=== Written instruction a ===
Pick out every line in the entries that contains the string "flageolet", and copy each of those lines.
— start Document excerpt —
To understand the world in faith

In our human life, our place for thinking, understanding and acting is in the socio-historical reality of experience. It also influences the circumstances and possibilities of empirical and theoretical thinking. Even when in our mind we manage to escape from our bodily conditions we still always remain present in it in our bodies in flesh and in spirit.[1] We cannot replace this reality by our human work because it is a given factor for us. It is and remains God’s work, who has created it. This is a statement of faith; our intelligence cannot retreat behind the reality in which we live.

 

We must not confuse faith with our own ideas of reality, nor with speculations, imaginings and convictions which take the place of our thinking and understanding.  Faith, when it is given by God’s creator Spirit, includes experience, knowledge, thinking and understanding. It understands in a light which does not come from us but from God. It is a personal light; it emanates from the contact of human beings with God in Christ.  In it, our humanity shares the energies of God’s Spirit which slumber in us and light up in our consciousness as a part of the pneumatic Christ-event.[2] We experience it in us, in the world in which we live.

 

I understand the term “world in which we live” to mean theologically God’s creation.[3] His eternal spirit is active in the world, in the limited time of our life on earth. The world of our thinking is not identical with the world in which we live. We really ought to give information about our understanding of world, reality, humanity, God, thinking and recognizing in our lives. The world is not simply an object of our scientific knowledge. It does not exist for us as a reality in itself. Rather, we as human beings exist in it. It is not grounded in itself, but in God whom we experience as the creative origin in our lives in the world in the context of nature and cosmos. As such he cannot be comprehended or seized by our rational understanding of the world, because he is always ahead of us in everything. But in his creative acts through his spirit and his word he reveals himself to us in the pneumatic Christ. In this revelation we recognise that the dynamic Spirit of God creates the inner coherence of our lives in the world.

 

For that reason, when dealing with our relationship with the world, I start with the working of his Spirit. When we open ourselves to his living word and, in our thinking and understanding, allow him to lead us, our inner life will be imbued by his power. Access to the understanding of the world as God’s creation therefore lies in us because the same Spirit of God works in the world as it does in the ground of our being. In it the cosmos and nature are linked together as of the world that is God’s work. Humans inhabit it as living creatures which he has created as his partners in a relationship of otherness.  In this relationship human beings find their identity which they retain in their dealings with the world. The powers at work in the world no longer dominate their lives, thoughts, behaviour and actions. Instead, in sharing and living in this relationship, they belong to God who has created it.
— end Document excerpt —
— start Entries shown —
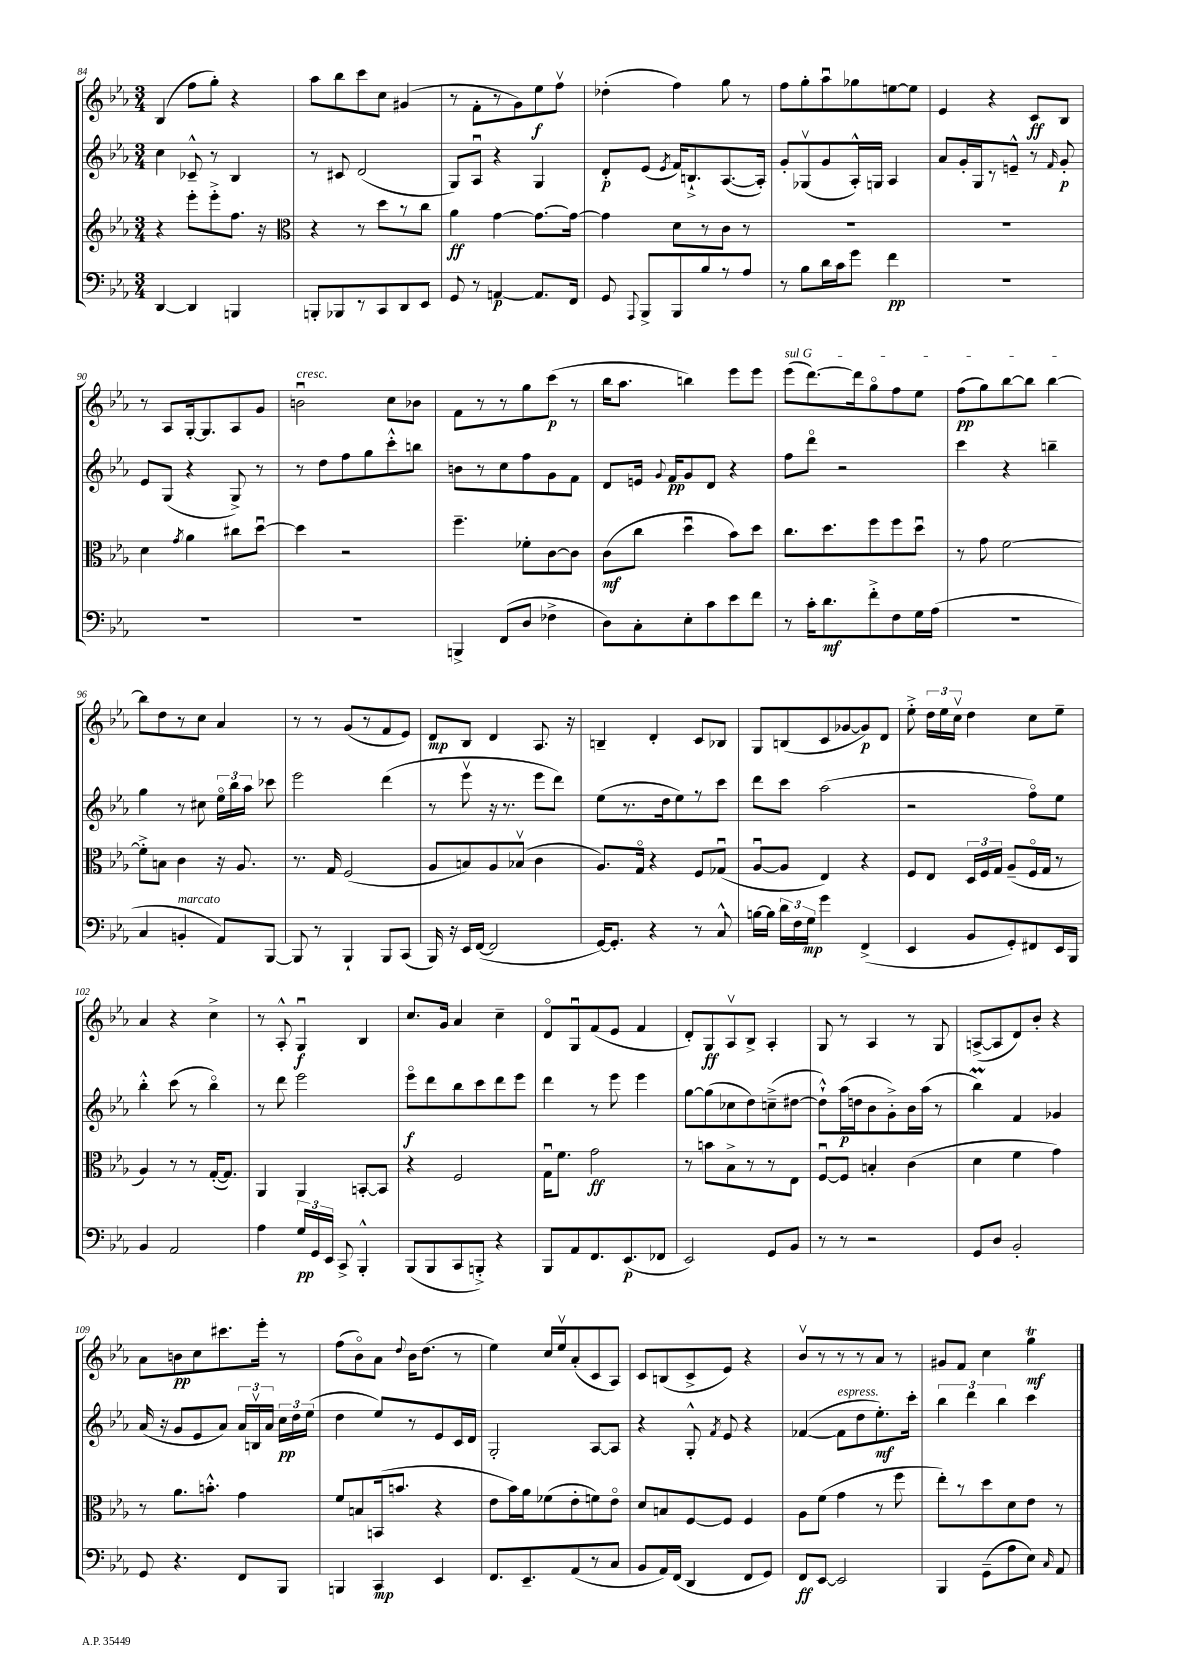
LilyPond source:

<<
\new StaffGroup <<
\new Staff = "s0" {
    \clef treble \key ees \major \numericTimeSignature \time 3/4
    \autoBeamOff bes4( f''8[ g''8]-.) r4 |
    aes''8[ bes''8 c'''8 c''8] gis'4( |
    r8 f'8[-. r8 g'8) ees''8\f f''8]\upbow |
    des''4-.( f''4) g''8 r8 |
    f''8[ g''8-. aes''8\downbow ges''8 e''8~ e''8] |
    ees'4 r4 c'8[\ff bes8] |
    r8 aes8[ g16~-. g8. aes8 g'8] |
    b'2\downbow^\markup { \italic "cresc." } c''8[ bes'8] |
    f'8[ r8 r8 g''8 c'''8]\p( r8 |
    bes''16[ aes''8.] b''4) ees'''8[ ees'''8] |
    \once \override TextSpanner.bound-details.left.text = \markup { \italic "sul G" } ees'''8[\startTextSpan( d'''8.~) d'''16 g''8\flageolet f''8 ees''8] |
    f''8[\pp( g''8) bes''8~ bes''8] bes''4~\stopTextSpan |
    bes''8[ d''8 r8 c''8] aes'4 |
    r8 r8 g'8[( r8 f'8 ees'8]) |
    d'8[\mp bes8] d'4 aes8. r16 |
    b4-- d'4-. c'8[ bes8] |
    g8[ b8( c'8 ges'8~ ges'8\p) d'8] |
    ees''8-.-> \tuplet 3/2 { d''16[ ees''16 c''16]\upbow } d''4 c''8[ ees''8]-- |
    aes'4 r4 c''4-> |
    r8 aes8-.-^ g4\downbow\f bes4 |
    c''8.[ g'16] aes'4 c''4-- |
    d'8[\flageolet g8\downbow f'8( ees'8] f'4 |
    d'8[-.) g8\ff aes8\upbow bes8]-> aes4-. |
    g8 r8 aes4 r8 g8 |
    a8[~->( a8 d'8) bes'8]-. r4 |
    aes'8[ b'8\pp c''8 cis'''8. ees'''16]-. r8 |
    f''8[( bes'8\flageolet) aes'8] \appoggiatura { d''8 } bes'16[ d''8.]( r8 |
    ees''4) c''16[ ees''16\upbow aes'8-.( c'8 aes8]) |
    c'8[ b8( c'8-> ees'8]) r4 |
    bes'8[\upbow r8 r8 r8 aes'8] r8 |
    gis'8[ f'8] c''4 g''4\trill\mf \bar "|." |
}
\new Staff = "s1" {
    \clef treble \key ees \major \numericTimeSignature \time 3/4
    \autoBeamOff c''4 ces'8---^ r8 bes4 |
    r8 cis'8 d'2( |
    g8[) aes8]\downbow r4 g4 |
    d'8[-.\p ees'8]( \acciaccatura { ees'8 } f'16[) b8.-!-> aes8.~( aes16]-.) |
    g'8[-. ges8\upbow( g'8 aes16-.-^) g16] aes4 |
    aes'8[ g'16-. g16 r8 e'8]---^ r8 \grace { f'16 } g'8-.\p |
    ees'8[ g8]( r4 g8->) r8 |
    r8 d''8[ f''8 g''8 c'''8-.-^ b''8] |
    b'8[ r8 c''8 f''8 g'8 f'8] |
    d'8[ e'16] \appoggiatura { g'8 } f'16[\pp g'8 d'8] r4 |
    f''8[ d'''8]\flageolet r2 |
    c'''4 r4 b''4-- |
    g''4 r8 cis''8 \tuplet 3/2 { ees''16[\flageolet bes''16 aes''16] } ces'''8 |
    ees'''2 d'''4( |
    r8 ees'''8\upbow r16 r8. ees'''8[ d'''8]) |
    ees''8[( r8. d''16 ees''8) r8 c'''8] |
    d'''8[ c'''8] aes''2( |
    r2 f''8[\flageolet) ees''8] |
    bes''4-.-^ c'''8( r8 bes''4\flageolet) |
    r8 d'''8 ees'''2 |
    ees'''8[\flageolet\f d'''8 bes''8 c'''8 d'''8 ees'''8] |
    d'''4 r8 ees'''8 ees'''4 |
    g''8[~ g''8( ces''8 d''8) c''8--->( dis''8]~ |
    dis''8[-!-^) aes''16\p( d''16 bes'8 g'8-.->) bes'16 aes''16]( r8 |
    bes''4\prall) f'4 ges'4 |
    aes'16( r16 g'8[ ees'8 aes'8]) \tuplet 3/2 { aes'16[ b16\upbow aes'16] } \tuplet 3/2 { c''16[\pp d''16 ees''16]( } |
    d''4 ees''8[) r8 ees'8 c'16 d'16] |
    g2-. aes8[~ aes8] |
    r4 g8-.-^ \acciaccatura { f'8 } ees'8 r4 |
    fes'4~( fes'8[^\markup { \italic "espress." } d''8 ees''8.-.\mf) c'''16]-. |
    \tuplet 3/2 { bes''4 d'''4 bes''4 } c'''4 \bar "|." |
}
\new Staff = "s2" {
    \clef treble \key ees \major \numericTimeSignature \time 3/4
    \autoBeamOff r4 ees'''8[-. ees'''8-.-> f''8.] r16 |
    \clef alto r4 r8 d''8[ r8 c''8] |
    aes'4\ff g'4~ g'8.[~ g'16]~ |
    g'4 d'8[ r8 c'8] r8 |
    R2. |
    R2. |
    d'4 \acciaccatura { g'8 } aes'4 cis''8[ d''8]~\downbow |
    d''4 r2 |
    f''4.-- fes'8[-. c'8~ c'8] |
    c'8[\mf( c''8] d''4\downbow bes'8[) d''8] |
    c''8.[ d''8. f''8 f''8 d''8]\downbow |
    r8 g'8 f'2~ |
    f'8[-.-> b8] c'4 r16 aes8. |
    r8. g16 f2( |
    aes8[ b8) aes8 bes8]\upbow( c'4 |
    aes8.[) g16]\flageolet r4 f8[ ges8]\downbow( |
    aes8[~\downbow aes8] ees4) r4 |
    f8[ ees8] \tuplet 3/2 { d16[ f16 g16] } aes8[--( f16\flageolet g16] r8 |
    aes4) r8 r8 g16[~-.( g8.]) |
    aes,4 aes,4 b,8[~-. b,8] |
    r4 f2 |
    g16[\downbow f'8.] g'2\ff |
    r8 b'8[ bes8-> r8 r8 ees8] |
    f8[~\downbow f8] b4-. c'4( |
    d'4 f'4 g'4) |
    r8 aes'8.[ b'8.]-.-^ g'4 |
    f'8[ b8 b,16( b'8.] r4 |
    ees'8[ bes'16) aes'16 fes'8( ees'8-. f'8) ees'8]\flageolet |
    d'8[ b8 f8~ f8] f4 |
    aes8[ f'8]( g'4 r8 f''8 |
    ees''8[-.) r8 d''8 d'8 ees'8] r8 \bar "|." |
}
\new Staff = "s3" {
    \clef bass \key ees \major \numericTimeSignature \time 3/4
    \autoBeamOff d,4~ d,4 b,,4 |
    b,,8[-. bes,,8 r8 c,8 d,8 ees,8] |
    g,8 r8 a,4~\p a,8.[ f,16] |
    g,8 \appoggiatura { aes,,8 } bes,,8[-> bes,,8 bes8 r8 aes8] |
    r8 bes8[ d'16 c'16 g'8] f'4\pp |
    R2. |
    R2. |
    R2. |
    b,,4-> f,8[( d8] fes4-> |
    d8[) c8-. ees8-. c'8 ees'8 f'8] |
    r8 c'16[-. d'8.\mf f'8-.-> f8 g16 aes16]( |
    R2. |
    c4 b,4-.^\markup { \italic "marcato" } aes,8[) bes,,8]~ |
    bes,,8 r8 bes,,4-! bes,,8[ c,8]( |
    bes,,16) r16 ees,16[ f,16]~( f,2 |
    g,16[~) g,8.]-. r4 r8 c8-^ |
    b16[~ b16] \tuplet 3/2 { d'16[ f16 g16]\mp } g'4 f,4->( |
    ees,4 bes,8[ g,8-.) fis,8 ees,16 bes,,16] |
    bes,4 aes,2 |
    aes4 \tuplet 3/2 { g16[\pp g,16 ees,16] } c,8-> bes,,4-.-^ |
    bes,,8[( bes,,8 c,8 b,,8]-.->) r4 |
    bes,,8[ aes,8 f,8. ees,8.\p( fes,8] |
    ees,2) g,8[ bes,8] |
    r8 r8 r2 |
    g,8[ d8] bes,2-. |
    g,8 r4. f,8[ bes,,8] |
    b,,4 c,4\mp ees,4 |
    f,8.[ ees,8.-- aes,8( r8 c8] |
    bes,8[ aes,16) f,16]( d,4 f,8[ g,8]) |
    f,8[\ff ees,8]~ ees,2 |
    bes,,4 g,8[--( aes8 ees8]) \grace { c16 } aes,8 \bar "|." |
}
>>
>>
\layout { \context { \Score currentBarNumber = #84 } }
— end Entries shown —
=== Written instruction b ===
For each statement below, say yes or no to whether it agrees with the text on understanding the world in faith, and quote the words from that text that decide it. (i) The world of our thinking is the same as the world in which we live. (ii) God's eternal spirit is active in the world. (iii) The world exists for us as a reality in itself.

=== Right answer a ===
    \once \override TextSpanner.bound-details.left.text = \markup { \italic "sul G" } ees'''8[\startTextSpan( d'''8.~) d'''16 g''8\flageolet f''8 ees''8] |
    d'8[\flageolet g8\downbow f'8( ees'8] f'4 |
    f''8[( bes'8\flageolet) aes'8] \appoggiatura { d''8 } bes'16[ d''8.]( r8 |
    f''8[ d'''8]\flageolet r2 |
    g''4 r8 cis''8 \tuplet 3/2 { ees''16[\flageolet bes''16 aes''16] } ces'''8 |
    r2 f''8[\flageolet) ees''8] |
    bes''4-.-^ c'''8( r8 bes''4\flageolet) |
    ees'''8[\flageolet\f d'''8 bes''8 c'''8 d'''8 ees'''8] |
    aes8.[) g16]\flageolet r4 f8[ ges8]\downbow( |
    f8[ ees8] \tuplet 3/2 { d16[ f16 g16] } aes8[--( f16\flageolet g16] r8 |
    ees'8[ bes'16) aes'16 fes'8( ees'8-. f'8) ees'8]\flageolet |

=== Right answer b ===
(i) No: "The world of our thinking is not identical with the world in which we live."
(ii) Yes: "His eternal spirit is active in the world, in the limited time of our life on earth."
(iii) No: "It does not exist for us as a reality in itself."